Der Anblick war atemberaubend. Vor seinen Augen öffnete sich ein hell erleuchteter Saal, an dessen Wänden meterhohe Regale standen. Hier gab es unzählige Kleidungsstücke. Manche hingen an Bügeln, manche lagen in Fächern, wiederum andere waren über Kleiderpuppen drapiert, die zeigten, wie die Jacken, Blusen oder Röcke am Körper aussehen mochten. Neben den Regalen befanden sich Umkleidekabinen und hohe schlanke Spiegel. Es gab Stühle und Sofas, auf denen man sich ausruhen und den Kunden beim Anprobieren zusehen konnte. Der dunkle Parkettboden war mit prächtigen Teppichen ausgelegt und über der gesamten Szenerie hing der frische Geruch von Bohnerwachs.
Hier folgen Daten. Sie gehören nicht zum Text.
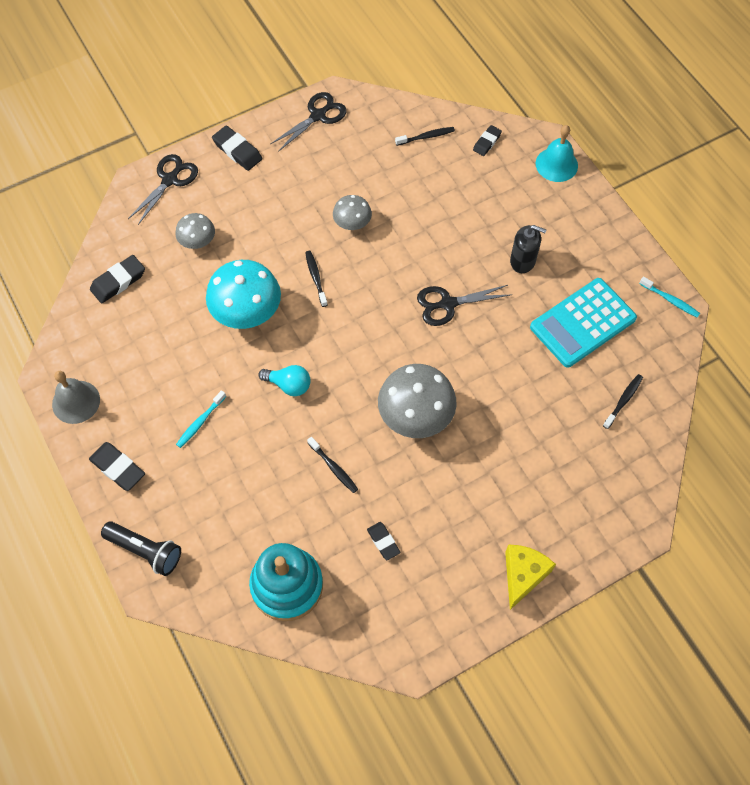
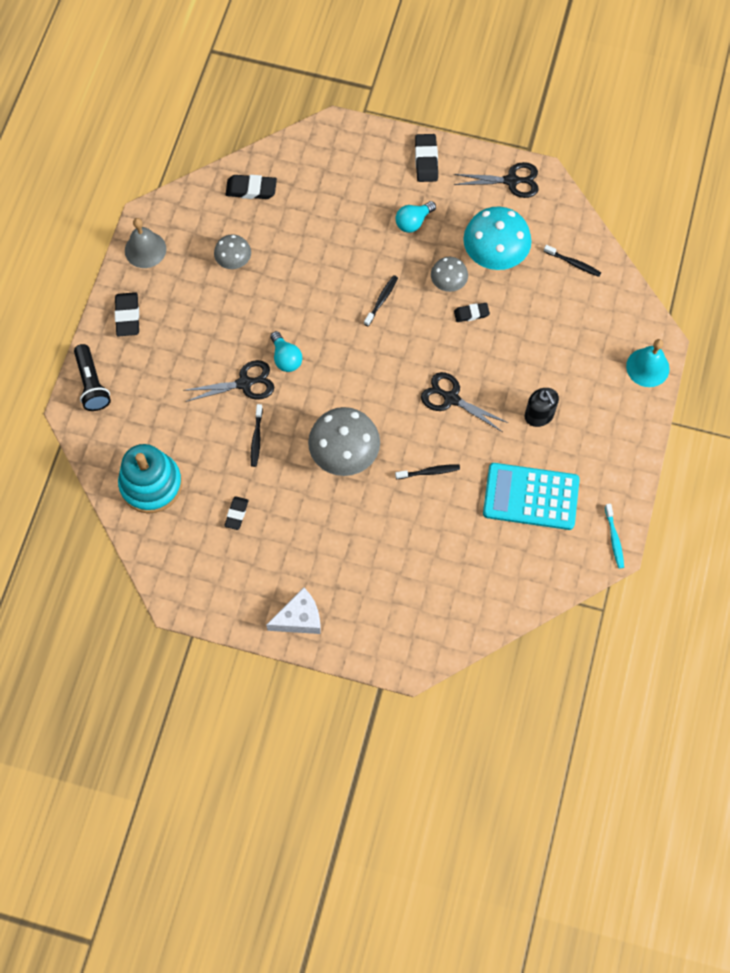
camera: 45 degrees right, 5 degrees up
(170, 180) = (358, 143): black scissors -> black scissors (244, 383)
(198, 242) = (330, 205): grey mushroom -> grey mushroom (234, 261)
(200, 422) = (206, 332): turquoise toothbrush -> none
(247, 313) = (310, 284): turquoise mushroom -> turquoise mushroom (494, 255)
(277, 202) = (413, 222): none -> turquoise light bulb
(487, 142) = (614, 306): black eraser -> black eraser (471, 314)
(523, 575) = (299, 618): yellow cheese -> white cheese
(623, 401) = (496, 574): black toothbrush -> black toothbrush (429, 472)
Auf einen Blick erfasste Oskar an die fünfzig Leute, die von emsig herumwuselndem Dienstpersonal umschwärmt wurden. Es ging zu wie in einem Bienenstock. Man konnte sehen, wie Laufburschen immer neue Kleider heranschafften, während die Kunden mit prallen Paketen das Kaufhaus verließen.
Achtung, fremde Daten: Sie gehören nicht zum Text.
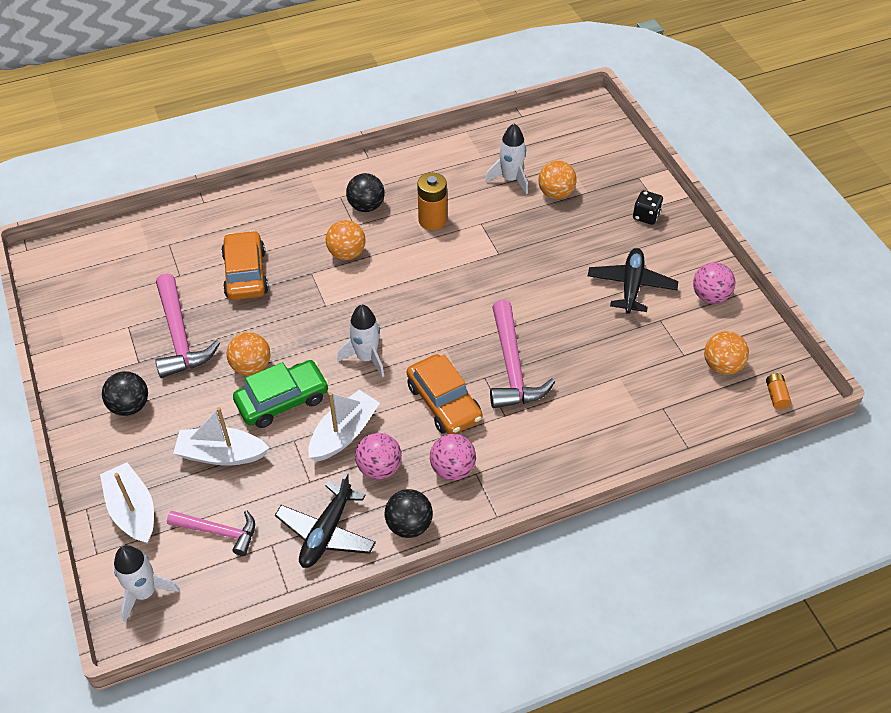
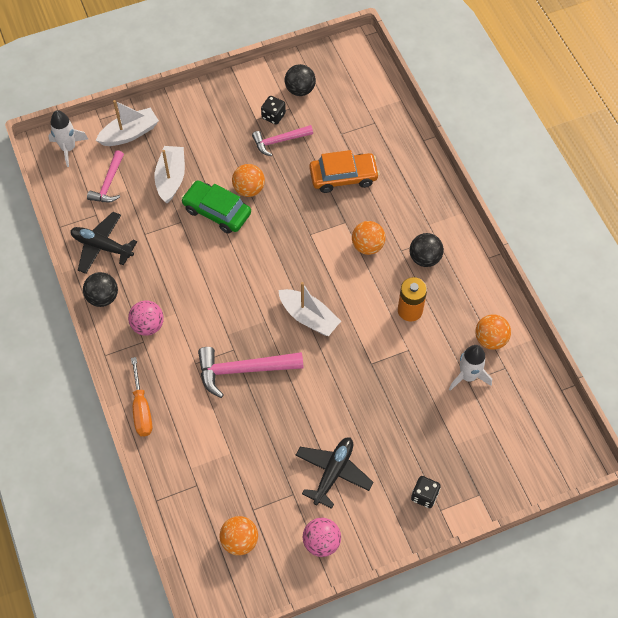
camera: 90 degrees right, 10 degrees up
(130, 406) = (216, 120): black ball -> black ball (300, 90)
(137, 343) = (273, 116): none -> black dice
(180, 336) = (279, 141): pink hammer -> pink hammer, size x0.64
(282, 400) = (217, 212): green car -> green car turned 150 degrees clockwise
(344, 433) = (184, 253): white boat -> white boat (309, 317)
(366, 357) = (256, 265): white rocket -> none
(379, 468) = (152, 277): pink ball -> none
(444, 402) = (210, 320): orange car -> none
(555, 193) = (451, 415): orange ball -> orange ball (490, 339)
(571, 469) = (141, 408): none -> orange screwdriver
(631, 286) = (333, 473): black plane -> black plane turned 75 degrees counterclockwise
(776, 396) = (205, 583): orange battery -> none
Ihre Gruppe blieb nicht lange unbemerkt. Kaum hatten sie sich einigermaßen zurechtgefunden, kam auch schon ein Verkäufer mit breitem Lächeln auf sie zugesteuert.

»Meine sehr verehrten Damen und Herren, ich begrüße Sie im Einkaufsparadies von Wekwerth & Dorn. Ich freue mich, dass Sie den Weg zu uns gefunden haben. Wir führen sämtliche Marken aller Hersteller aus aller Herren Länder. Ist dies Ihr erster Besuch bei uns?«

»So ist es«, entgegnete Charlotte mit einem bezaubernden Lächeln. »Und wir sind sehr gespannt.«

»Jungfräuliche Kundschaft also. Wie wunderbar.« Der Mann rieb seine Hände. »Es gibt so viel zu sehen, so viel zu entdecken. Sie werden staunen. Lassen Sie mich für die nächsten Stunden Ihr Lotse sein. Ihr Führer im Urwald, um mal diese farbige Metapher zu verwenden.« Sein Blick fiel auf die dunkelhäutige Eliza, doch wenn er überrascht war, so ließ er es sich nicht anmerken. »Suchen Sie nach etwas Bestimmtem oder möchten Sie sich erst mal einen Eindruck verschaffen?«

»So verlockend das Angebot auch klingen mag, unsere Zeit ist leider knapp bemessen«, sagte Charlotte. »Wir möchten die jungen Herrschaften hier mit moderner, gut aussehender Straßenkleidung ausstatten.« Charlotte deutete auf die fünf Jugendlichen. »Hemden, Jacken, Hosen und Schuhe, das Mädchen natürlich mit entsprechendem Rock. Wenn möglich aus der neuen Frühjahrskollektion. Wie Sie sehen, entspricht ihr Äußeres nicht mehr ganz dem aktuellen Trend.«

»Das ist wahr.« Der Mann trat näher und prüfte die Qualität von Oskars Jacke. Dabei machte er ein Gesicht, als würde er in eine Zitrone beißen. »Gute Verarbeitung«, sagte er. »Sehr robust. Hambacher, nicht wahr?«

»Äh, ja …«, sagte Oskar.

»Nun, ich glaube, da kann ich Ihnen eine ebenso gute Qualität anbieten, mit weitaus modischerem Flair. Sie werden feststellen, dass wir nur feinstes englisches Garn verwenden. Es ist ungleich dichter verwoben und macht die Stoffe leicht und schmutzabweisend. Wenn Sie mir bitte folgen wollen …«

Er führte sie in die Mitte der Halle, wo ein großer schmiedeeiserner Fahrstuhl auf sie wartete.

»Stock drei«, sagte er.

Der Fahrstuhljunge, herausgeputzt wie ein Hotelpage mit gestreifter Weste und Hütchen, drückte auf den entsprechenden Knopf. Es ruckelte, dann schoss der Aufzug in die Höhe.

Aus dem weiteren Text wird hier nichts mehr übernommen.